Data to use
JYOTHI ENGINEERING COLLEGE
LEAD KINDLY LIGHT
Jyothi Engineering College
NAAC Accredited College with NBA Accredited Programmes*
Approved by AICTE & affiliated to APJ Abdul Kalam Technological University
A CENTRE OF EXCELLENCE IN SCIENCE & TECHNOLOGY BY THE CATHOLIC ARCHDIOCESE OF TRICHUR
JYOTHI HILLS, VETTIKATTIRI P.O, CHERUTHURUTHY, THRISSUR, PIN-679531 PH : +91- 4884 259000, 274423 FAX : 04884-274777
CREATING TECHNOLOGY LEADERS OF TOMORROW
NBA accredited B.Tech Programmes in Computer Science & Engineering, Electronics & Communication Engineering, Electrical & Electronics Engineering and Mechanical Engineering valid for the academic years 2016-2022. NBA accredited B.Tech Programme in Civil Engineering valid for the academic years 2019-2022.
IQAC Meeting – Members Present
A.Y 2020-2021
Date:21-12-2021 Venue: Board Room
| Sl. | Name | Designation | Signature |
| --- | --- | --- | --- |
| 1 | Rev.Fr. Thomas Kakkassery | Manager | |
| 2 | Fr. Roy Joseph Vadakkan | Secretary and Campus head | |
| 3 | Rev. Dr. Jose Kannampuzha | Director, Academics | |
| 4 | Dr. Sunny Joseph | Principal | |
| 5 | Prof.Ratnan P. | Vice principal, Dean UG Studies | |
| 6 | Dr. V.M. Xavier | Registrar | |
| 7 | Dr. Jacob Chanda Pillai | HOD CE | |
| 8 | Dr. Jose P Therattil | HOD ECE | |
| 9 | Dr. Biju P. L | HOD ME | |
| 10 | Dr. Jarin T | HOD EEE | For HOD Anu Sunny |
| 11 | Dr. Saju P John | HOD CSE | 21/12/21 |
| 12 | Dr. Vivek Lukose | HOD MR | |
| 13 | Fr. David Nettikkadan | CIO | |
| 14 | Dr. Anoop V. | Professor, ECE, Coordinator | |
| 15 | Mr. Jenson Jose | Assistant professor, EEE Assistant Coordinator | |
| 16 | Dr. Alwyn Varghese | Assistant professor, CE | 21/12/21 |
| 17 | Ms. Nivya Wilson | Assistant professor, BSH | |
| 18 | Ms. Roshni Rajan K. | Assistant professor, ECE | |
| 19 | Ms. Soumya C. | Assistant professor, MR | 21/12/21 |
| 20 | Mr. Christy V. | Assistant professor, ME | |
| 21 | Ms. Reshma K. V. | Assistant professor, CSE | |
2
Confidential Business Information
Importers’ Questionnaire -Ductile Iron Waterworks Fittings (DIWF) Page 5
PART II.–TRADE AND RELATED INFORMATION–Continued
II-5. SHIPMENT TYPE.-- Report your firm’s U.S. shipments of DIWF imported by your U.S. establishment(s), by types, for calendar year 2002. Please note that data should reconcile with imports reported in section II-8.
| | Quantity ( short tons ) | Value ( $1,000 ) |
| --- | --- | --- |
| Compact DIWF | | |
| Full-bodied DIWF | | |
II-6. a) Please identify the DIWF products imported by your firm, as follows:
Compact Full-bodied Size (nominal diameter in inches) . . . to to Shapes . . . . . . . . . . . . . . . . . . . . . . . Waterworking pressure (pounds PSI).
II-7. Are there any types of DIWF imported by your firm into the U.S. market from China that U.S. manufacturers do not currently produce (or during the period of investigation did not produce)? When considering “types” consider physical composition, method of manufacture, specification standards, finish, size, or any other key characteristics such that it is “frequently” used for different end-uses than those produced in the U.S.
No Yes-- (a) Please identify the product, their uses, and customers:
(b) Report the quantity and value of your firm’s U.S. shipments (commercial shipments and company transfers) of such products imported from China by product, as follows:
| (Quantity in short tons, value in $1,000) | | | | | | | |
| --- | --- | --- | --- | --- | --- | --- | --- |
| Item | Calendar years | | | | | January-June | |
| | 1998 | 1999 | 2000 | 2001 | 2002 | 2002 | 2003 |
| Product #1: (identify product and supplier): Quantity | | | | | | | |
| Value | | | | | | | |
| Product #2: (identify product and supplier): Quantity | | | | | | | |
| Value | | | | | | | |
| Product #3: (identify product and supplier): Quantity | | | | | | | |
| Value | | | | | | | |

What you will do
Begin with the first line of the records and finish with the line containing "ECE, Coordinator | |". Reproduce those lines exactly, both ends included, and nothing else.

Task response
JYOTHI ENGINEERING COLLEGE
LEAD KINDLY LIGHT
Jyothi Engineering College
NAAC Accredited College with NBA Accredited Programmes*
Approved by AICTE & affiliated to APJ Abdul Kalam Technological University
A CENTRE OF EXCELLENCE IN SCIENCE & TECHNOLOGY BY THE CATHOLIC ARCHDIOCESE OF TRICHUR
JYOTHI HILLS, VETTIKATTIRI P.O, CHERUTHURUTHY, THRISSUR, PIN-679531 PH : +91- 4884 259000, 274423 FAX : 04884-274777
CREATING TECHNOLOGY LEADERS OF TOMORROW
NBA accredited B.Tech Programmes in Computer Science & Engineering, Electronics & Communication Engineering, Electrical & Electronics Engineering and Mechanical Engineering valid for the academic years 2016-2022. NBA accredited B.Tech Programme in Civil Engineering valid for the academic years 2019-2022.
IQAC Meeting – Members Present
A.Y 2020-2021
Date:21-12-2021 Venue: Board Room
| Sl. | Name | Designation | Signature |
| --- | --- | --- | --- |
| 1 | Rev.Fr. Thomas Kakkassery | Manager | |
| 2 | Fr. Roy Joseph Vadakkan | Secretary and Campus head | |
| 3 | Rev. Dr. Jose Kannampuzha | Director, Academics | |
| 4 | Dr. Sunny Joseph | Principal | |
| 5 | Prof.Ratnan P. | Vice principal, Dean UG Studies | |
| 6 | Dr. V.M. Xavier | Registrar | |
| 7 | Dr. Jacob Chanda Pillai | HOD CE | |
| 8 | Dr. Jose P Therattil | HOD ECE | |
| 9 | Dr. Biju P. L | HOD ME | |
| 10 | Dr. Jarin T | HOD EEE | For HOD Anu Sunny |
| 11 | Dr. Saju P John | HOD CSE | 21/12/21 |
| 12 | Dr. Vivek Lukose | HOD MR | |
| 13 | Fr. David Nettikkadan | CIO | |
| 14 | Dr. Anoop V. | Professor, ECE, Coordinator | |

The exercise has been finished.